EL SUELO es un bien escaso y relevante. De su disponibilidad y uso depende el tipo de ciudad que tengamos. Los economistas clásicos, como David Ricardo y Adam Smith, le prestaron especial atención. Sus trabajos, aunque tratan de explicar las rentas agrícolas, advierten acerca de la particular condición que presenta: ser capaz de producir rentas que no dependen de la acción de su dueño.
Las más diversas legislaciones, en naciones de diversa matriz económica, grado de desarrollo y ubicación geográfica, han dado cuenta de esta importancia y se ocupan, por igual, del tema del suelo, planificando y regulando su uso, estableciendo requisitos para su urbanización, reservando espacios para fines públicos y vivienda social, buscando evitar y sancionar la especulación y, en general, asignando al Estado y sus órganos un rol relevante en la consecución de estos fines.
Chile, por el contrario, optó por el camino diverso. En los 70, con la dictadura, se liberalizó su mercado. Ello significó disminuir las trabas a su adquisición por particulares, flexibilizar las normas sobre su uso, reducir las condiciones para su edificabilidad y minimizar el rol garante y regulador del sector público.
Como resultado, nuestro país es hoy el paraíso de la inversión en suelo. Cualquiera compra indiscriminadamente, acumula, espera que el precio suba y edifica, o vende, quedándose casi en forma íntegra con la plusvalía, vale decir, el mayor valor obtenido entre la compra y la venta. La inexistencia de impuestos significativos y de otras herramientas de captura de éstos, hace que los particulares retengan para sí utilidades que en muchas partes del mundo son compartidas con la ciudad.

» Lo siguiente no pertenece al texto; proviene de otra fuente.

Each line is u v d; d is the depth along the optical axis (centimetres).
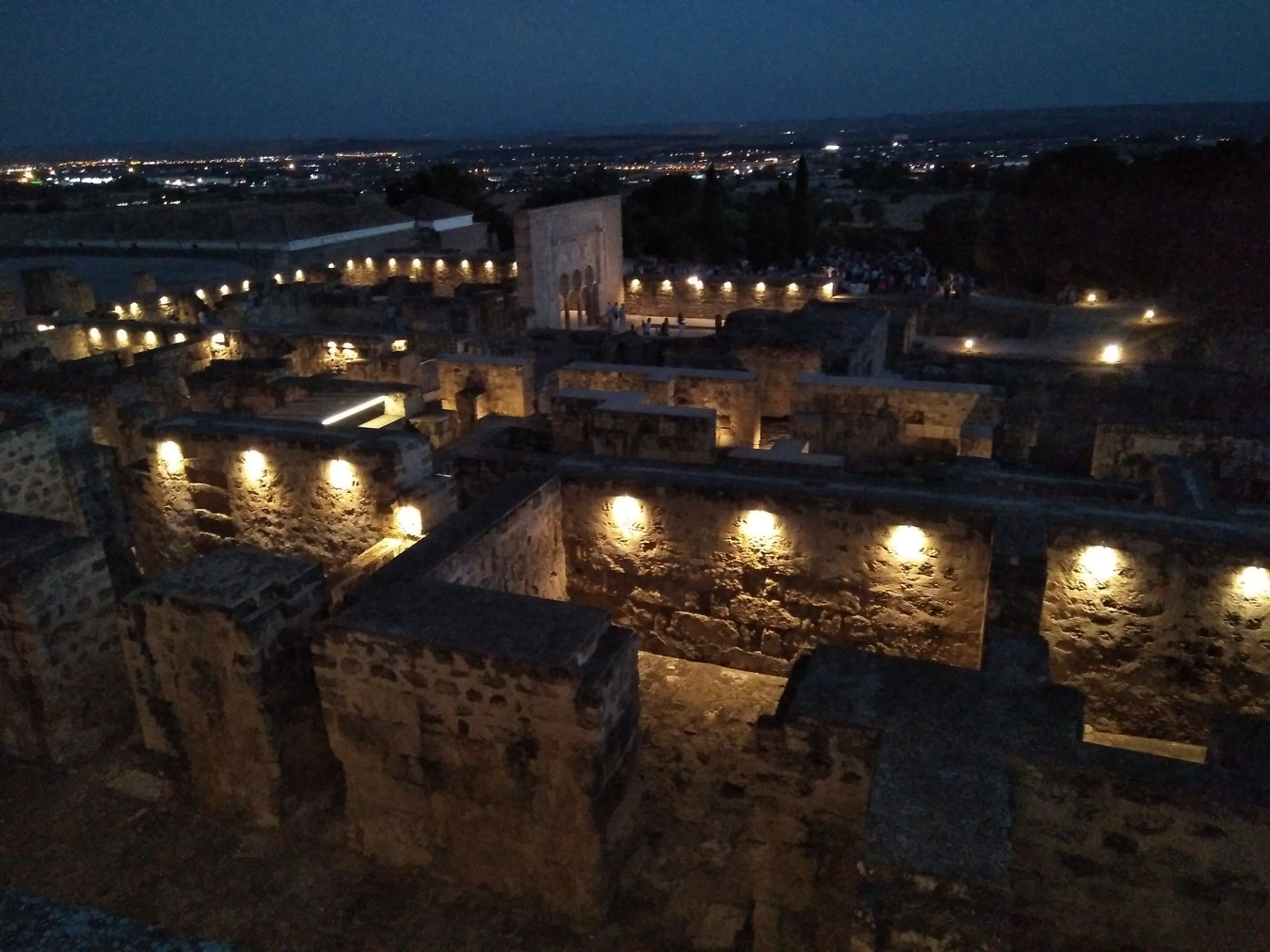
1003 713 747
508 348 2998
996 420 1936
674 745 1244
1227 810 645
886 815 613
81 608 1222
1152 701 1221
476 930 938
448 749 959
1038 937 729
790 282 4622
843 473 1439
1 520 1274
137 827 1095
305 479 1546
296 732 1092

La razón es obvia. Generalmente, no fue la acción del privado dueño lo que motivó el alza en el precio, sino, en este caso, decisiones estatales para ampliar la red vial, llevar servicios como escuelas, salud, seguridad pública, iluminación, metro y otras las que generaron esa diferencia de valor.
La reforma tributaria en su versión original contenía instrumentos que apuntaban a combatir la especulación, favoreciendo la rotación de terrenos, compartir las plusvalías y desfavorecer la expansión del radio urbano. Se gravaba con IVA los loteos y se mejoraba la normativa sobre tributación de las ganancias de capital en los bienes raíces, dejando un margen exento bastante amplio -de 8.000 UF- para la enajenación del bien que constituyera la habitación de una familia.
En la discusión, el gobierno retrocedió en estos puntos. En la Comisión de Hacienda renunció a gravar con IVA y calificar de venta habitual la subdivisión de predios y su posterior venta en lotes. Antes, en el protocolo, aceptó no modificar la situación de las ganancias de capital de bienes adquiridos antes de 2004 y flexibilizó la exención, permitiendo cualquier número de enajenaciones y utilizar diversas fórmulas para determinar el precio de adquisición, que significan comenzar a computar las plusvalías desde la vigencia de la norma.
Una vez más fuimos derrotados. Se perdió una gran oportunidad, no tanto en lo recaudatorio, sino mucho más que eso, en sentar las bases para la construcción de una ciudad más sustentable y armónica.